Squirm Wrangling 101
By Jen Ubelaker
It started innocently enough with a text that read “Would you like some worms for your compost?” I replied yes and instantly thought of one of those Styrofoam cups full of nightcrawlers that you get when you go fishing. I could dump them in my compost bin and have a great addition to our pile. When I went to see my friend, she tells her husband: “Help her carry it out to the car, please?” It was only then that I realized a teeny cup of worms was not in my future. I was gifted a ginormous worm pagoda/condo thing that was already teeming with worms and compost. What a fantastic gift!
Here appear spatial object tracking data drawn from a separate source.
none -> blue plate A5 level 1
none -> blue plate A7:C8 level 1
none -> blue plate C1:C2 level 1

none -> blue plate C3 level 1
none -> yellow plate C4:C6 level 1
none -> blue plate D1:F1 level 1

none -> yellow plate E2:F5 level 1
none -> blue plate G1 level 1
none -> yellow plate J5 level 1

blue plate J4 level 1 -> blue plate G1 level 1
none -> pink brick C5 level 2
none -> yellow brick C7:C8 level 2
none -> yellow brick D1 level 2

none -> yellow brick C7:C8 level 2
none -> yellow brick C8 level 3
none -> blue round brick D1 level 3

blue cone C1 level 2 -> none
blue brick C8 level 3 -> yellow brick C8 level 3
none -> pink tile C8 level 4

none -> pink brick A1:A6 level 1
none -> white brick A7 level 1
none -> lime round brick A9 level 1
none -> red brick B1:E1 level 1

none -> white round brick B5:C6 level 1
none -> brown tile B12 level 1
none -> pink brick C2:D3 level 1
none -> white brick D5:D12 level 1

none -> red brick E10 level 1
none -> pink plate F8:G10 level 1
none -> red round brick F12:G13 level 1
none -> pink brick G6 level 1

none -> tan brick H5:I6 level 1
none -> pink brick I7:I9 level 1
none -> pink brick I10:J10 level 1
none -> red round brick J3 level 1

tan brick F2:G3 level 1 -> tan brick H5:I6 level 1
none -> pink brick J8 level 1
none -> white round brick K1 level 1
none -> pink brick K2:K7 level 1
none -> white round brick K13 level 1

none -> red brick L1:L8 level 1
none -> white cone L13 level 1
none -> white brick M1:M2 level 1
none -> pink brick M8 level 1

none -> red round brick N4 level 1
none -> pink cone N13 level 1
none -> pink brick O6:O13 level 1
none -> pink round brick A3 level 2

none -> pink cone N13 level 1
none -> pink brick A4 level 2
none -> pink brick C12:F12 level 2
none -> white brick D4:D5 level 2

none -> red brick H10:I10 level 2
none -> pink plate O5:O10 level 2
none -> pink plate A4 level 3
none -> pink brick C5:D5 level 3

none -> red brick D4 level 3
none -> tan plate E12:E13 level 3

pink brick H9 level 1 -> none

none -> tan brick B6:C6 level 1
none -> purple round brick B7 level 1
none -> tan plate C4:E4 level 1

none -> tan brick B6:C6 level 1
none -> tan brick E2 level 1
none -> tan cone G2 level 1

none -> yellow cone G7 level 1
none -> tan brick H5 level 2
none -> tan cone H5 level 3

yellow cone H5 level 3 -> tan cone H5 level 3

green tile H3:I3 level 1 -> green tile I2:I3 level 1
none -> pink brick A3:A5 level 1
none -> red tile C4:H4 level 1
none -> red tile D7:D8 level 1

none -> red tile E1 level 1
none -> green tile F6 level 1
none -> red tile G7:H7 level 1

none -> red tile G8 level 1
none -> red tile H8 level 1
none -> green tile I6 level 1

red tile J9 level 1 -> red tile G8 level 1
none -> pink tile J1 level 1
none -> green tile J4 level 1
Worms are amazingly tolerant houseguests. Since we live in a climate where sub-freezing temps are possible, we put the worm bin in our basement pantry. It stays a pretty regular temperature down there, and I don’t have to worry about freezing or over-heating. You don’t need to have a fancy set-up to house worms. The worm factories run around $100 online, and have a really neat set-up, but honestly, worms aren’t house proud. You can raise a small squirm (bed, bunch, clew, clat and squirm are all names for a group of worms. I like squirm best.) in a modest plastic flat or bucket that you can often get for less than $10. Really, all you need to keep in mind is to get a container that will adequately hold the amount of scraps you have to give them, and that worms live shallow. They only need about 6 inches of depth to be happy. A plastic bucket under your kitchen sink will do them just fine.
Some common types of worms found in vermicomposting are Red Wigglers (Eisenia fetida) and Nightcrawlers (Eisenia hortensis). These are the beauties that are currently eating my scraps. The Wigglers are a small worm, only about 2 inches long, that like cool, moist places. The cool thing about these guys/gals (worms are hemaphroditic too!) is that they can eat up to half their body weight in food each day. They chow down.
The Nighcrawlers like warmer weather, and don’t tolerate handling as well. They take a deeper worm bed, and they tend to not like vibrations or cold weather. I have a feeling these were included in my gift because the previous owner used them for fishing. I placed the worm bin in a place that doesn’t get a lot of traffic out of respect for their needs.
Worms have a pretty varied diet. When I got my bed as a gift, I asked the previous owner what he fed them, and he told me that he basically just shredded his junk mail and put it in the bin. They lived off of that quite happily. In my own research and experiments, I have found that worms will eat just about everything you’d put in your outdoor compost pile. Don’t feed them meats, bones or oils, but all other compostable food scraps are fair game. They are not fond of citrus, and readings will tell you that it also draws fruit flies. (Who needs them?) Readings also say to avoid onions for the odor.
In our home we have two small bowls by the kitchen sink. First, anything the dog might like goes straight into his food bowl. We have been trained.
Then the two bowls on the counter hold scraps for the chickens and the worms. Our chickens don’t like certain things, the worms aren’t picky. They eat the things that chickens aren’t fond of like green peppers, banana peels and apple cores. One small tip is to just put your potato peels in your outside compost bin. Our worms don’t eat them quickly enough to stop the eyes from sprouting and I’ve lifted the bin lid to find root tendrils. It’s more hassle than it’s worth.
Basic care for worms is very easy. A simple bedding of shredded newsprint is enough, moistened to about the consistency of a damp dish sponge. Place your food scraps in this bedding and cover with a lid to keep it dark and moist in your container. They aren’t fans of being disturbed a lot (who is?) so all I do for my squirm is go down once a week, lift the lid and poke around with a small trowel to make sure they have enough food in the bedding.
When I add new food, I tear a small piece of newsprint to cover it, and then squirt the newsprint with a spray bottle of water until it is soaked through. This gives the worms some protection as well as serving as a seal over their bedding.
When they have more castings than space available for food, you can simply take the worm bed outside and place it in direct light. The worms will travel to the bottom of their bedding and you can take castings off the top for use in your garden. I have done this once now, and used the castings in my strawberry bed.
This has been quite a journey with our squirm. We’re still learning about all the magnificent things that worms can do on a homestead. The best thing for me is that between the chickens, worms and compost pile, we have virtually no food waste. Everything goes to ‘someone’ and eventually gets back into the yard to grow more food and eggs. Just more proof you don’t have to have several acres to be more self-sufficient!